Malita Investments plc - Interim Directors’ Statement

Friday, November 16th, 2012

On 16 November, Malita Investments plc issued its maiden Interim Directors’ Statement following the listing of its shares on the Malta Stock Exchange on 7 August.

The statement explained that during the first ten and a half months of 2012, the Company acquired the real rights over the sites of the Malta International Airport and the Valletta Cruise Port by virtue of two transfer contracts entered into with the Government. In consideration for this acquisition, the Company issued 68,108,064 new ordinary ‘A’ shares to the Government of Malta.

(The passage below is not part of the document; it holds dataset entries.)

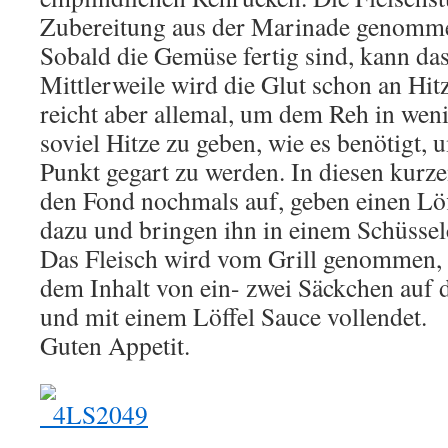
Zubereitung aus der Marinade genomme
Sobald die Gemüse fertig sind, kann das 
Mittlerweile wird die Glut schon an Hitz
reicht aber allemal, um dem Reh in wen
soviel Hitze zu geben, wie es benötigt, 
Punkt gegart zu werden. In diesen kurz
den Fond nochmals auf, geben einen L
dazu und bringen ihn in einem Schüssel
Das Fleisch wird vom Grill genommen, 
dem Inhalt von ein- zwei Säckchen auf d
und mit einem Löffel Sauce vollendet.
Guten Appetit.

The Company also acquired a 65-year temporary emphyteusis over the new Parliament Building and the Open Air Theatre for a premium of €82 million and a revisable ground rent of €100,000 per annum. To fund these obligations, the Company issued 30 million ordinary ‘B’ shares to the general public at €0.50 each.

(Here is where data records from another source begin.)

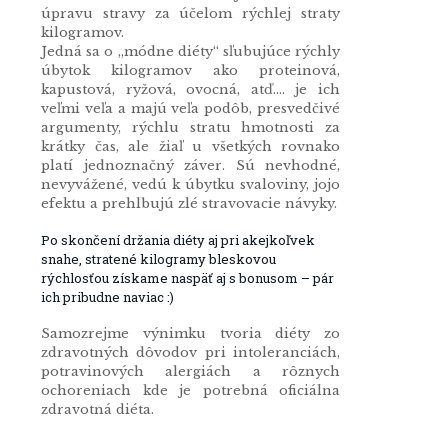
úpravu stravy za účelom rýchlej straty
kilogramov.
Jedná sa o ,,módne diéty“ sľubujúce rýchly
úbytok kilogramov ako proteinová,
kapustová, ryžová, ovocná, atď.... je ich
veľmi veľa a majú veľa podôb, presvedčivé
argumenty, rýchlu stratu hmotnosti za
krátky čas, ale žiaľ u všetkých rovnako
platí jednoznačný záver. Sú nevhodné,
nevyvážené, vedú k úbytku svaloviny, jojo
efektu a prehlbujú zlé stravovacie návyky.
Po skončení držania diéty aj pri akejkoľvek
snahe, stratené kilogramy bleskovou
rýchlosťou získame naspäť aj s bonusom – pár
ich pribudne naviac :)
Samozrejme výnimku tvoria diéty zo
zdravotných dôvodov pri intoleranciách,
potravinových alergiách a rôznych
ochoreniach kde je potrebná oficiálna
zdravotná diéta.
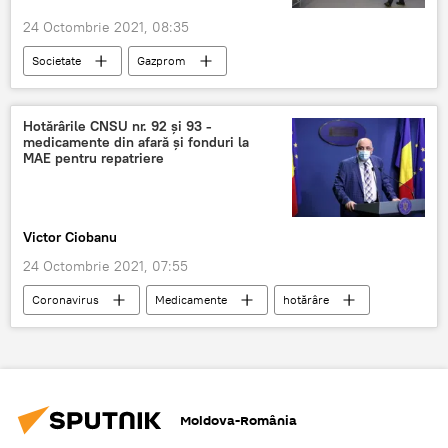
24 Octombrie 2021, 08:35
Societate
Gazprom
Republica Moldova
Rusia
Criza gazelor
Hotărârile CNSU nr. 92 și 93 -
medicamente din afară și fonduri la
MAE pentru repatriere
Victor Ciobanu
24 Octombrie 2021, 07:55
Coronavirus
Medicamente
hotărâre
repatriere
COVID-19
CNSU
România
Moldova-România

During the period under review, the Company also managed to conclude a €40 million loan from the European Investment Bank (EIB) split into a €25 million loan for 20-years and a €15 million facility for 25 years. This loan was fully drawn down on 1 October 2012.

The Directors noted that the financial results of the Company for the first 9 months of 2012 are in line with the Company’s expectations. Moreover, the Company plans to shortly publish its nine-month results which will be the first financial results publication for Malita as a publicly listed company.